It’s always great to see the shorters get routed. And that’s exactly what happened when the Chinese central bank caught everyone by surprise by lowering interest rates.
The hedge funds were shorting resource shares, punting on depressed global growth, led by a slowing China. But if China is cutting rates to stimulate consumption and economic expansion, being short the resource producers becomes very dangerous.
Accordingly, over the weekend the shorters absolutely panicked and began covering (buying back) their resource stock exposures, causing the world’s number three iron ore company Vale to jump 8 per cent, while Teck of Canada rose 9.4 per cent and Anglo moved up 5 per cent.
And the short covering extended to Monday’s Australian market, with Fortescue up a massive 10.8 per cent (9 per cent of the stock had been shorted), Arrium up 10.4 per cent, OZ Minerals 8.6 per cent and Iluka 6.3 per cent. BHP and Rio Tinto, having risen 4 per cent over the weekend, settled for rises of 3.8 per cent and 3.3 per cent, respectively.
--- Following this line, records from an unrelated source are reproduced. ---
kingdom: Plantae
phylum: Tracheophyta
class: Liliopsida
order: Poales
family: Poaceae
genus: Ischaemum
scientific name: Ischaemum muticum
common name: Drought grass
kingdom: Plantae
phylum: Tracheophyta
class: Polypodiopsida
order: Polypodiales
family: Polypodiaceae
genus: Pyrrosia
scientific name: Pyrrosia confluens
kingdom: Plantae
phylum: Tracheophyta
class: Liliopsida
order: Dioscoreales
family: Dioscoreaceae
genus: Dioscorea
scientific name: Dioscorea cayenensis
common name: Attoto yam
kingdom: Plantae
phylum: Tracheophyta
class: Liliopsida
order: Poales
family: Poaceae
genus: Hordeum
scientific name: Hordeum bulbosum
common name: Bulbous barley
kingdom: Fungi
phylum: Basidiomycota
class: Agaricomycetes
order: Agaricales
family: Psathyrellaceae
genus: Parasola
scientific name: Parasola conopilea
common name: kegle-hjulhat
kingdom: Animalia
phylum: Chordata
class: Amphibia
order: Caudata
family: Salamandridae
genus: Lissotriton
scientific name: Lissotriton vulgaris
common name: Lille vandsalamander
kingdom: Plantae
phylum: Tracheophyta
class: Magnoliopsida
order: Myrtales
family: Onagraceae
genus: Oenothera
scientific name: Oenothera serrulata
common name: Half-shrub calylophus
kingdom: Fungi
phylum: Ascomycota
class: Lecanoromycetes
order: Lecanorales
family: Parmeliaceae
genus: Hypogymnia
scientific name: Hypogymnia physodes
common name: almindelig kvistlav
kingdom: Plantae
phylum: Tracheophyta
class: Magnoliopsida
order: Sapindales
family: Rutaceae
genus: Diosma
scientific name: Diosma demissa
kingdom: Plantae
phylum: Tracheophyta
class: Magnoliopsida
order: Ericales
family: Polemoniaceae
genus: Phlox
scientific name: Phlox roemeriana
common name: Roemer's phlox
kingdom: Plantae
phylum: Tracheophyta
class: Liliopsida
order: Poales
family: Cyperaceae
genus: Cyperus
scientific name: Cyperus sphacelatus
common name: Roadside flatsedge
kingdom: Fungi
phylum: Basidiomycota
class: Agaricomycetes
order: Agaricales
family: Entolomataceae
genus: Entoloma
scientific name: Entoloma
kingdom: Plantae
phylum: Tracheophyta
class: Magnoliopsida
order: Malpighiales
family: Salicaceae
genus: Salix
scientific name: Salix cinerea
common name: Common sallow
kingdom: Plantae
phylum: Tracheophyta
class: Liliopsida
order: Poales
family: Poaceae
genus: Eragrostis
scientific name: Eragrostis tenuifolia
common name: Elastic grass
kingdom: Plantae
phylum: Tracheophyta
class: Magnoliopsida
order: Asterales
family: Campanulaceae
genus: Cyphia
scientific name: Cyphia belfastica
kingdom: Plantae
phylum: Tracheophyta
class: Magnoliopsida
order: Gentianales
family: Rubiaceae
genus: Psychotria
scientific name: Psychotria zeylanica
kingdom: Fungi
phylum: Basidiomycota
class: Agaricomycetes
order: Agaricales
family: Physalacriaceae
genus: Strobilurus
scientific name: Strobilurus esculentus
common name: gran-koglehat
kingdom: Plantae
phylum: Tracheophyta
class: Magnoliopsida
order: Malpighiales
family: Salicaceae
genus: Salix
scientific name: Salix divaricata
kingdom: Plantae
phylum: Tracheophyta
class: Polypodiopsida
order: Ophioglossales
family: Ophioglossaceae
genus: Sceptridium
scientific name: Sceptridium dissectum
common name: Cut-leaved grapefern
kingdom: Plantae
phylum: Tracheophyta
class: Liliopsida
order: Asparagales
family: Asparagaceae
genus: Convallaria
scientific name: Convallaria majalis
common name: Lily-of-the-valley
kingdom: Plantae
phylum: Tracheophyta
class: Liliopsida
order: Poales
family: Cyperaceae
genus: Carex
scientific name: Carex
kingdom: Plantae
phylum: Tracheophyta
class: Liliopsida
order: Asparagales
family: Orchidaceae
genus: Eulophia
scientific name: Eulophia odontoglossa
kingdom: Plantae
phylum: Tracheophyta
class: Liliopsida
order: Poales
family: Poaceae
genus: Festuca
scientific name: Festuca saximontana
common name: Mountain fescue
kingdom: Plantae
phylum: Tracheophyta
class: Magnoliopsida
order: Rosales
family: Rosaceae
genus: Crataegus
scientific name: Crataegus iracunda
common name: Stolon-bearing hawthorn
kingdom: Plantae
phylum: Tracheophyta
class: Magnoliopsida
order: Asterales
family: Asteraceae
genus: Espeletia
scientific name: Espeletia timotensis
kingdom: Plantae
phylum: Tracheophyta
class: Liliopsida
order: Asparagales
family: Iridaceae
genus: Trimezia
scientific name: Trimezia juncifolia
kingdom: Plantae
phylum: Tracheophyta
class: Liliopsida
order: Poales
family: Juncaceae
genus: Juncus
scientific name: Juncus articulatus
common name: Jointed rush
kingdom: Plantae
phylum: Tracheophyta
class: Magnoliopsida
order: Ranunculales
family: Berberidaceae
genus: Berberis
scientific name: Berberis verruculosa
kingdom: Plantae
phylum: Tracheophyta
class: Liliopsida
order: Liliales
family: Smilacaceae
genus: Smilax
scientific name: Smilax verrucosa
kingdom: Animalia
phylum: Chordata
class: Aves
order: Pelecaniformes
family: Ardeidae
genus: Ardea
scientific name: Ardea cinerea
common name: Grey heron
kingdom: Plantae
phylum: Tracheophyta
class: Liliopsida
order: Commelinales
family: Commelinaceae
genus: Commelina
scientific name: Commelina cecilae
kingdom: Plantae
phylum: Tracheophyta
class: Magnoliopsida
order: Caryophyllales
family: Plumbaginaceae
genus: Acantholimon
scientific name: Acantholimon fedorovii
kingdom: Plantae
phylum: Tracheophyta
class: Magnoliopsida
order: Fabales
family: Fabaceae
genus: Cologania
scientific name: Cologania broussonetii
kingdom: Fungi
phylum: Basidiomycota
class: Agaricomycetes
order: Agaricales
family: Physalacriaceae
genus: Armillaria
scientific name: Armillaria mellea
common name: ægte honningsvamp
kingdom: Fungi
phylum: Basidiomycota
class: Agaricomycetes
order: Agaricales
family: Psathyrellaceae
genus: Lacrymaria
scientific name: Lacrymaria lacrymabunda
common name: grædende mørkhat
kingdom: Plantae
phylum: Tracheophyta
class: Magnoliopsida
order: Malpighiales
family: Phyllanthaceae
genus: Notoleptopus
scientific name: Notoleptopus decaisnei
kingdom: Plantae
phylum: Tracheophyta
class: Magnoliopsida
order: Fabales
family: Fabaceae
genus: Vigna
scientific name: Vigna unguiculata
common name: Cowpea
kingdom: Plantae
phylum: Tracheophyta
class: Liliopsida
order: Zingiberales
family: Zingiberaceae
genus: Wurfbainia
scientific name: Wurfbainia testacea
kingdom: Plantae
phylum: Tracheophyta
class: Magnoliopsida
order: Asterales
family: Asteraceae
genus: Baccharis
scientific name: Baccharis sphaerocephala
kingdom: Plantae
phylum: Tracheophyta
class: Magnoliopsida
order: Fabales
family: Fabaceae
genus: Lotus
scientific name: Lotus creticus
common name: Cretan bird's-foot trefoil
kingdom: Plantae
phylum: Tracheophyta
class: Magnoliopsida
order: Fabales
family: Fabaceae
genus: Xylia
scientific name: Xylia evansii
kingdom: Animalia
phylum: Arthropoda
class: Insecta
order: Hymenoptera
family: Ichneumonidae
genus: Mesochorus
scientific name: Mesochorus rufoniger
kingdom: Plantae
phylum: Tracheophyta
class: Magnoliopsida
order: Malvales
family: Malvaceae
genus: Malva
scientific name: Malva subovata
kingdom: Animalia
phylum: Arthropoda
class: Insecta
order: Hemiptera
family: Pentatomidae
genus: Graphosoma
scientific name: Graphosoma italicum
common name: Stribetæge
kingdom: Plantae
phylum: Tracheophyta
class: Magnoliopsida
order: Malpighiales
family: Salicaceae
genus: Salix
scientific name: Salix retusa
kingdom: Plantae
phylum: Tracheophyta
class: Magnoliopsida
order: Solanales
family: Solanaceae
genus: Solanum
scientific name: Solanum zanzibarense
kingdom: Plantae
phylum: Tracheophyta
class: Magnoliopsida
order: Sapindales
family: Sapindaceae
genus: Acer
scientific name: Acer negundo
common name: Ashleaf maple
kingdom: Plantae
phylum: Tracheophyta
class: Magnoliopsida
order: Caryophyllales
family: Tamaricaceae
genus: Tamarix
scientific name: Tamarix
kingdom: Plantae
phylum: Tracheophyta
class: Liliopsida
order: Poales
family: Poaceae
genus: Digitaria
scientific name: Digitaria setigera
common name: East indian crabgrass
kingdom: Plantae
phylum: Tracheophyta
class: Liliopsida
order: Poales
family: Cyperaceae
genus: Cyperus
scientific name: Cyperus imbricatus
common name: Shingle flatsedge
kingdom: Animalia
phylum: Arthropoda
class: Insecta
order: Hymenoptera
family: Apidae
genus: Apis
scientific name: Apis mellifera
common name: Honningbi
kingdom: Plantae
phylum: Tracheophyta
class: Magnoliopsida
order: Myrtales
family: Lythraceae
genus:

Predictably, Rio and BHP shares slipped back in London overnight once the shorters were covered, and the miners' shares in the local market followed suit.
In Australia, the big institutions who hold the savings of those Australians who do not have a self-managed super funds, love to lend the certificates so that the shorters can depress the stocks into which Australian savings are invested. Who cares if the client cops it in the neck?
The fact that the big institutions have been losing market share to self-managed funds is in part due to this cavalier attitude to the people who trust them with their money.
But when hedge funds sell a stock in which they do not have beneficial ownership, their potential loss is unlimited. Once an unexpected event triggers buying and the stock rises, people clamber to cover.
And that’s what happened when China raised interest rates. There is no way a small reduction in China’s interest rates warrants such a massive reappraisal of resource stocks. The glut in coal and iron ore is not going away, so the short covering may be creating only a short-term rally.
One of the most vocal critics of short selling is Richard Morrow of Baillieu Holst, and I am grateful that he alerted me to what was happening.
Now, of course, there are many other Australian stocks in which the institutions have loaned the stock of our savers to shorters, causing that stock to fall in price.
Among the big shorting positions, where more than 10 per cent of the capital has been shorted, are Myer, Metcash, Acrux, JB Hi-Fi, Atlas Iron, UGL, Paladin Energy, Regis Resources, Kingsgate, Mineral Resources, Cochlear and Nexdc.
To see Myer and JB Hi-Fi with so much stock shorted is an indication that the shorters think it is going to be a bad Christmas.
Imagine the panic if the Reserve Bank followed China and lowered rates in December. That’s not a forecast, but too big blows to shorters in a few weeks would be an absolute joy.